“The Big Bang”
There have actually been two ‘Big Bangs’ in the history of the universe. The first was God being explosive at the point of Creation, fifteen billion years ago. The second was God being explosive at the point of Resurrection, two thousand years ago: a new creation, a new beginning, a new Adam, a new life.
20 Early on the first day of the week, while it was still dark, Mary Magdalene went to the tomb and saw that the stone had been removed from the entrance. 2 So she came running to Simon Peter and the other disciple, the one Jesus loved, and said, “They have taken the Lord out of the tomb, and we don’t know where they have put him!”
3 So Peter and the other disciple started for the tomb. 4 Both were running, but the other disciple outran Peter and reached the tomb first. 5 He bent over and looked in at the strips of linen lying there but did not go in. 6 Then Simon Peter came along behind him and went straight into the tomb. He saw the strips of linen lying there, 7 as well as the cloth that had been wrapped around Jesus’ head. The cloth was still lying in its place, separate from the linen. 8 Finally the other disciple, who had reached the tomb first, also went inside. He saw and believed. 9 (They still did not understand from Scripture that Jesus had to rise from the dead.) 10 Then the disciples went back to where they were staying.
11 Now Mary stood outside the tomb crying. As she wept, she bent over to look into the tomb 12 and saw two angels in white, seated where Jesus’ body had been, one at the head and the other at the foot.
13 They asked her, “Woman, why are you crying?”
“They have taken my Lord away,” she said, “and I don’t know where they have put him.” 14 At this, she turned around and saw Jesus standing there, but she did not realize that it was Jesus.
15 He asked her, “Woman, why are you crying? Who is it you are looking for?”
Thinking he was the gardener, she said, “Sir, if you have carried him away, tell me where you have put him, and I will get him.”
16 Jesus said to her, “Mary.”
She turned toward him and cried out in Aramaic, “Rabboni!” (which means “Teacher”).
17 Jesus said, “Do not hold on to me, for I have not yet ascended to the Father. Go instead to my brothers and tell them, ‘I am ascending to my Father and your Father, to my God and your God.’”
18 Mary Magdalene went to the disciples with the news: “I have seen the Lord!” And she told them that he had said these things to her.

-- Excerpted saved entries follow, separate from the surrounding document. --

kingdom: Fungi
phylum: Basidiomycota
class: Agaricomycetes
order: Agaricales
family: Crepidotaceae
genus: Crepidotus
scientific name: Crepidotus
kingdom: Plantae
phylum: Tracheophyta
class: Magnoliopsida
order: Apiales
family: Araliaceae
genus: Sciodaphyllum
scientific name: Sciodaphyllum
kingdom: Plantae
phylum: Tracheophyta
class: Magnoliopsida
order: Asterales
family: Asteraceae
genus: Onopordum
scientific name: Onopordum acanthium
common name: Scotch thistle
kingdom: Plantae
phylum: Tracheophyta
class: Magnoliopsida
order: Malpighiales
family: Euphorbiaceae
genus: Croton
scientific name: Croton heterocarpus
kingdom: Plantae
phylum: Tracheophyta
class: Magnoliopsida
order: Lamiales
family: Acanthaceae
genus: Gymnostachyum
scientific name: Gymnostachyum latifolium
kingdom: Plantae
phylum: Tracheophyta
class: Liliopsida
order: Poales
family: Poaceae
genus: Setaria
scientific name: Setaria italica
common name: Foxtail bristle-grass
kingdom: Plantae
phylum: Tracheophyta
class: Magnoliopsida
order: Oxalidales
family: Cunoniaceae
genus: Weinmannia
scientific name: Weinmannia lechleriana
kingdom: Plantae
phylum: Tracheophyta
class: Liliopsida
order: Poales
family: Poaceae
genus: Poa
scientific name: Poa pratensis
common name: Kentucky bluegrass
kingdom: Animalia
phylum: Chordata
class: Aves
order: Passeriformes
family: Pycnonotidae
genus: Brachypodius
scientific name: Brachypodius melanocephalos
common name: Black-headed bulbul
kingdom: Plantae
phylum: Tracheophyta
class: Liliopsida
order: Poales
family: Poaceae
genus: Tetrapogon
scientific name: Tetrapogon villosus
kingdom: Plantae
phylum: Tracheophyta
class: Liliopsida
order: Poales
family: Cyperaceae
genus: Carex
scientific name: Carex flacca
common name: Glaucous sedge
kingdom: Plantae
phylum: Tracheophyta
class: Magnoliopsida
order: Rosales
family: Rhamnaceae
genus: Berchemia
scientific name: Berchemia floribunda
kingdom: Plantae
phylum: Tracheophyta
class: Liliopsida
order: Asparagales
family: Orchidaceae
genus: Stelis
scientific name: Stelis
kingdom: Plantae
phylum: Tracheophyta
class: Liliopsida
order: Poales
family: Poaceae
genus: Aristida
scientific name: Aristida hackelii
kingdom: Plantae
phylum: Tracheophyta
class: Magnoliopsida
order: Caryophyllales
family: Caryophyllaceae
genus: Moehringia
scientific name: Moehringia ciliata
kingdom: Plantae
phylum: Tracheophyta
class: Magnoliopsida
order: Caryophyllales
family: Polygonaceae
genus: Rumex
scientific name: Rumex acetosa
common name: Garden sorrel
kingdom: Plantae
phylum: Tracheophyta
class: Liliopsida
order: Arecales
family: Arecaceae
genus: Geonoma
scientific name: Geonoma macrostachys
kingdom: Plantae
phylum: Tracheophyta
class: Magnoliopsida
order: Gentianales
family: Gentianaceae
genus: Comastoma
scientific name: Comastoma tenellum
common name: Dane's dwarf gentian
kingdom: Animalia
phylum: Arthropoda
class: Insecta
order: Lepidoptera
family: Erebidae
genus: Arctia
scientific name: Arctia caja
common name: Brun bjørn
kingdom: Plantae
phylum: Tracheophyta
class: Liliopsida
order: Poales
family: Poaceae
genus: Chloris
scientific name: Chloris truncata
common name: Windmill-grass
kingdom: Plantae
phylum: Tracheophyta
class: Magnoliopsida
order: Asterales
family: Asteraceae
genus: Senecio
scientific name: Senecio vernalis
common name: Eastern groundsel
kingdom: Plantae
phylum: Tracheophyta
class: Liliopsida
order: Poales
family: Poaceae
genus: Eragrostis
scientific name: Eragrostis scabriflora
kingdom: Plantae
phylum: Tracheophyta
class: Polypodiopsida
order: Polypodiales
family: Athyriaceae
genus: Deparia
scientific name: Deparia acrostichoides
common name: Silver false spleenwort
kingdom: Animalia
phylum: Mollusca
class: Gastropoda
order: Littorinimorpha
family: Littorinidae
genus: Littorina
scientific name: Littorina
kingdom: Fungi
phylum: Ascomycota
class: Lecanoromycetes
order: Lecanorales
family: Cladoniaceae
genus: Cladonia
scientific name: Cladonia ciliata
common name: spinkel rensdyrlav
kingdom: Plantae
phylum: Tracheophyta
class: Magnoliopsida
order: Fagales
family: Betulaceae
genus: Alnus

The first people there at the tomb were the last ones there on Friday night. The women are still devoted, still courageous and still sad. How can simple words capture the impossible and the indescribable? We are left with a series of images: mourners turning up with flowers and spices before dawn; a stone rolled away; a grave desecrated; breathless messages and men running to see for themselves; a strange angelic presence and most beautiful and memorable of all: Mary mistaking the risen Jesus for the gardener.
The stories are simple and human, not at all big and dramatic. They carry the hallmark of authenticity and truth.
This is a day of joy, even amidst the coronavirus pandemic.
This is a day of delight, even in the face of death of loved ones.
This is a day of celebration, even when we are isolated in our homes.
How can we celebrate Easter at home? Could you make more of a fuss with your meal this day? Could you put on some party clothes? What about putting on some music that lifts you mood, maybe gets you dancing? What about worship music? Of course there will be a morning service on the St Luke’s Facebook page that you can join us live for, or watch again later.
Think also about how to share this good news. Could you speak to people on the phone and wish them a Happy Easter? You might even want to phone people from church and say, “Christ is Risen!” To which the response (if any of us get this call) is, “He is Risen Indeed, Alleluia!”